"""

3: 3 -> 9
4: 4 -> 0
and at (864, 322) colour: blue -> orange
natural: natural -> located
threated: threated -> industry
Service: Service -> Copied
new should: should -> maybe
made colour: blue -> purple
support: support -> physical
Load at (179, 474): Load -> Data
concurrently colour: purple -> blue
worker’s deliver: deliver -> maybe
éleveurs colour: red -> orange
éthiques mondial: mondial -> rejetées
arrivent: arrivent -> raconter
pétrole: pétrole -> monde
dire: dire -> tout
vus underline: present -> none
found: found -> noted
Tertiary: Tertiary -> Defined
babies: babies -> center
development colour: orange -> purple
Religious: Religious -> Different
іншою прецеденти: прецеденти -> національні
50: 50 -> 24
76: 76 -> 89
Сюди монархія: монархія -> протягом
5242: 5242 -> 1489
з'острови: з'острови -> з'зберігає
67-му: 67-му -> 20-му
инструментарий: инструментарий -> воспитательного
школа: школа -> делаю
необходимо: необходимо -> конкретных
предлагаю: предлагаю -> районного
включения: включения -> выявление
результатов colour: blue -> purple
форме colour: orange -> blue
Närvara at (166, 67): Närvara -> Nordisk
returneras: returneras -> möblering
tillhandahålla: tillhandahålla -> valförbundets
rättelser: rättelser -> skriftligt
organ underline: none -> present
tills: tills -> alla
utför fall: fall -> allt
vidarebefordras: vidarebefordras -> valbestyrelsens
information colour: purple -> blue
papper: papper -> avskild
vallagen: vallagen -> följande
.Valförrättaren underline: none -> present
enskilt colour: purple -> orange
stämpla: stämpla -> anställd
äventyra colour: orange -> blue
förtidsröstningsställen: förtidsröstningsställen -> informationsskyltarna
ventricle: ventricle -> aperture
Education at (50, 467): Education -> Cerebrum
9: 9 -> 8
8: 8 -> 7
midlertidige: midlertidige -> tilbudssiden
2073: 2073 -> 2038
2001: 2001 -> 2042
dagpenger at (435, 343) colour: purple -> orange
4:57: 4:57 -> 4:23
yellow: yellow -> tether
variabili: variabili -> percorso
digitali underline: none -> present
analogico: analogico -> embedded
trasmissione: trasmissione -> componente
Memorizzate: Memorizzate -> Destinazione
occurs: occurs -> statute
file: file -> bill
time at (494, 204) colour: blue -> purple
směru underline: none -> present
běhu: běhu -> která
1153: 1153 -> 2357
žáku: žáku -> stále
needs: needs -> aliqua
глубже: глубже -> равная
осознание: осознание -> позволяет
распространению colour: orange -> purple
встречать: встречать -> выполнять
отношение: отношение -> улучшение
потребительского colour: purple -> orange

"""

Directive:
Render every line of the rows above as a Markdown table with two columns, "No." for the running number and "Entry" for the line itself. Leave out any blank lines.

Exercise answer:
| No. | Entry |
|---|---|
| 1 | 3: 3 -> 9 |
| 2 | 4: 4 -> 0 |
| 3 | and at (864, 322) colour: blue -> orange |
| 4 | natural: natural -> located |
| 5 | threated: threated -> industry |
| 6 | Service: Service -> Copied |
| 7 | new should: should -> maybe |
| 8 | made colour: blue -> purple |
| 9 | support: support -> physical |
| 10 | Load at (179, 474): Load -> Data |
| 11 | concurrently colour: purple -> blue |
| 12 | worker’s deliver: deliver -> maybe |
| 13 | éleveurs colour: red -> orange |
| 14 | éthiques mondial: mondial -> rejetées |
| 15 | arrivent: arrivent -> raconter |
| 16 | pétrole: pétrole -> monde |
| 17 | dire: dire -> tout |
| 18 | vus underline: present -> none |
| 19 | found: found -> noted |
| 20 | Tertiary: Tertiary -> Defined |
| 21 | babies: babies -> center |
| 22 | development colour: orange -> purple |
| 23 | Religious: Religious -> Different |
| 24 | іншою прецеденти: прецеденти -> національні |
| 25 | 50: 50 -> 24 |
| 26 | 76: 76 -> 89 |
| 27 | Сюди монархія: монархія -> протягом |
| 28 | 5242: 5242 -> 1489 |
| 29 | з'острови: з'острови -> з'зберігає |
| 30 | 67-му: 67-му -> 20-му |
| 31 | инструментарий: инструментарий -> воспитательного |
| 32 | школа: школа -> делаю |
| 33 | необходимо: необходимо -> конкретных |
| 34 | предлагаю: предлагаю -> районного |
| 35 | включения: включения -> выявление |
| 36 | результатов colour: blue -> purple |
| 37 | форме colour: orange -> blue |
| 38 | Närvara at (166, 67): Närvara -> Nordisk |
| 39 | returneras: returneras -> möblering |
| 40 | tillhandahålla: tillhandahålla -> valförbundets |
| 41 | rättelser: rättelser -> skriftligt |
| 42 | organ underline: none -> present |
| 43 | tills: tills -> alla |
| 44 | utför fall: fall -> allt |
| 45 | vidarebefordras: vidarebefordras -> valbestyrelsens |
| 46 | information colour: purple -> blue |
| 47 | papper: papper -> avskild |
| 48 | vallagen: vallagen -> följande |
| 49 | .Valförrättaren underline: none -> present |
| 50 | enskilt colour: purple -> orange |
| 51 | stämpla: stämpla -> anställd |
| 52 | äventyra colour: orange -> blue |
| 53 | förtidsröstningsställen: förtidsröstningsställen -> informationsskyltarna |
| 54 | ventricle: ventricle -> aperture |
| 55 | Education at (50, 467): Education -> Cerebrum |
| 56 | 9: 9 -> 8 |
| 57 | 8: 8 -> 7 |
| 58 | midlertidige: midlertidige -> tilbudssiden |
| 59 | 2073: 2073 -> 2038 |
| 60 | 2001: 2001 -> 2042 |
| 61 | dagpenger at (435, 343) colour: purple -> orange |
| 62 | 4:57: 4:57 -> 4:23 |
| 63 | yellow: yellow -> tether |
| 64 | variabili: variabili -> percorso |
| 65 | digitali underline: none -> present |
| 66 | analogico: analogico -> embedded |
| 67 | trasmissione: trasmissione -> componente |
| 68 | Memorizzate: Memorizzate -> Destinazione |
| 69 | occurs: occurs -> statute |
| 70 | file: file -> bill |
| 71 | time at (494, 204) colour: blue -> purple |
| 72 | směru underline: none -> present |
| 73 | běhu: běhu -> která |
| 74 | 1153: 1153 -> 2357 |
| 75 | žáku: žáku -> stále |
| 76 | needs: needs -> aliqua |
| 77 | глубже: глубже -> равная |
| 78 | осознание: осознание -> позволяет |
| 79 | распространению colour: orange -> purple |
| 80 | встречать: встречать -> выполнять |
| 81 | отношение: отношение -> улучшение |
| 82 | потребительского colour: purple -> orange |